I have two lists of float numbers, and I want to calculate the set difference between them.
With numpy I originally wrote the following code:
aprows = allpoints.view([('',allpoints.dtype)]*allpoints.shape[1])
rprows = toberemovedpoints.view([('',toberemovedpoints.dtype)]*toberemovedpoints.shape[1])
diff = setdiff1d(aprows, rprows).view(allpoints.dtype).reshape(-1, 2)
This works well for things like integers. In case of 2d points with float coordinates that are the result of some geometrical calculations, there's a problem of finite precision and rounding errors causing the set difference to miss some equalities. For now I resorted to the much, much slower:
diff = []
for a in allpoints:
remove = False
for p in toberemovedpoints:
if norm(p-a) < 0.1:
remove = True
if not remove:
diff.append(a)
return array(diff)
But is there a way to write this with numpy and gain back the speed?

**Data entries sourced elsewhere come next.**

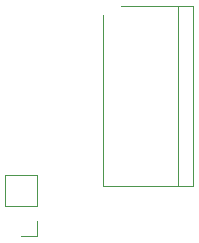
<source format=gbr>
%TF.GenerationSoftware,KiCad,Pcbnew,8.0.0*%
%TF.CreationDate,2024-08-24T05:38:51-07:00*%
%TF.ProjectId,aftbulkhead,61667462-756c-46b6-9865-61642e6b6963,rev?*%
%TF.SameCoordinates,Original*%
%TF.FileFunction,Legend,Top*%
%TF.FilePolarity,Positive*%
%FSLAX46Y46*%
G04 Gerber Fmt 4.6, Leading zero omitted, Abs format (unit mm)*
G04 Created by KiCad (PCBNEW 8.0.0) date 2024-08-24 05:38:51*
%MOMM*%
%LPD*%
G01*
G04 APERTURE LIST*
%ADD10C,0.120000*%
%ADD11C,6.500000*%
%ADD12C,3.200000*%
%ADD13C,2.200000*%
%ADD14R,2.500000X2.500000*%
%ADD15C,3.000000*%
%ADD16C,2.500000*%
%ADD17R,1.700000X1.700000*%
%ADD18O,1.700000X1.700000*%
G04 APERTURE END LIST*
D10*
%TO.C,SW1*%
X172516800Y-92202000D02*
X172516800Y-76962000D01*
X178866800Y-92202000D02*
X178866800Y-76962000D01*
X180136800Y-92202000D02*
X172516800Y-92202000D01*
X180136800Y-92202000D02*
X180136800Y-76962000D01*
X180136800Y-76962000D02*
X172516800Y-76962000D01*
%TO.C,J1*%
X166887200Y-96437600D02*
X165557200Y-96437600D01*
X166887200Y-95107600D02*
X166887200Y-96437600D01*
X166887200Y-93837600D02*
X166887200Y-91237600D01*
X166887200Y-93837600D02*
X164227200Y-93837600D01*
X166887200Y-91237600D02*
X164227200Y-91237600D01*
X164227200Y-93837600D02*
X164227200Y-91237600D01*
%TD*%
%LPC*%
D11*
%TO.C,H8*%
X152501600Y-81483200D03*
%TD*%
%TO.C,H9*%
X152501600Y-88696800D03*
%TD*%
D12*
%TO.C,H7*%
X154686000Y-94081600D03*
%TD*%
%TO.C,H6*%
X172669200Y-94081600D03*
%TD*%
%TO.C,H5*%
X154686000Y-76098400D03*
%TD*%
%TO.C,H4*%
X172669200Y-76098400D03*
%TD*%
D13*
%TO.C,H3*%
X158242000Y-80010000D03*
%TD*%
%TO.C,H2*%
X158242000Y-83820000D03*
%TD*%
%TO.C,H1*%
X158242000Y-87630000D03*
%TD*%
D14*
%TO.C,SW1*%
X176326800Y-89662000D03*
D15*
X176326800Y-84582000D03*
D16*
X176326800Y-79502000D03*
%TD*%
D17*
%TO.C,J1*%
X165557200Y-95107600D03*
D18*
X165557200Y-92567600D03*
%TD*%
%LPD*%
M02*

</source>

Note that I want the remaining points to still have their full precision, so first rounding the numbers and then do a set difference probably is not the way forward (or is it? :) )
Edited to add an solution based on scipy.KDTree that seems to work:
def remove_points_fast(allpoints, toberemovedpoints):
diff = []
removed = 0
# prepare a KDTree
from scipy.spatial import KDTree
tree = KDTree(toberemovedpoints, leafsize=allpoints.shape[0]+1)
for p in allpoints:
distance, ndx = tree.query([p], k=1)
if distance < 0.1:
removed += 1
else:
diff.append(p)
return array(diff), removed
If you want to do this with the matrix form, you have a lot of memory consumption with larger arrays. If that does not matter, then you get the difference matrix by:
diff_array = allpoints[:,None] - toberemovedpoints[None,:]
The resulting array has as many rows as there are points in allpoints, and as many columns as there are points in toberemovedpoints. Then you can manipulate this any way you want (e.g. calculate the absolute value), which gives you a boolean array. To find which rows have any hits (absolute difference < .1), use numpy.any:
hits = numpy.any(numpy.abs(diff_array) < .1, axis=1)
Now you have a vector which has the same number of items as there were rows in the difference array. You can use that vector to index all points (negation because we wanted the non-matching points):
return allpoints[-hits]
This is a numpyish way of doing this. But, as I said above, it takes a lot of memory.
If you have larger data, then you are better off doing it point by point. Something like this:
return allpoints[-numpy.array([numpy.any(numpy.abs(a-toberemoved) < .1) for a in allpoints ])]
This should perform well in most cases, and the memory use is much lower than with the matrix solution. (For stylistic reasons you may want to use numpy.all instead of numpy.any and turn the comparison around to get rid of the negation.)
(Beware, there may be pritning mistakes in the code.)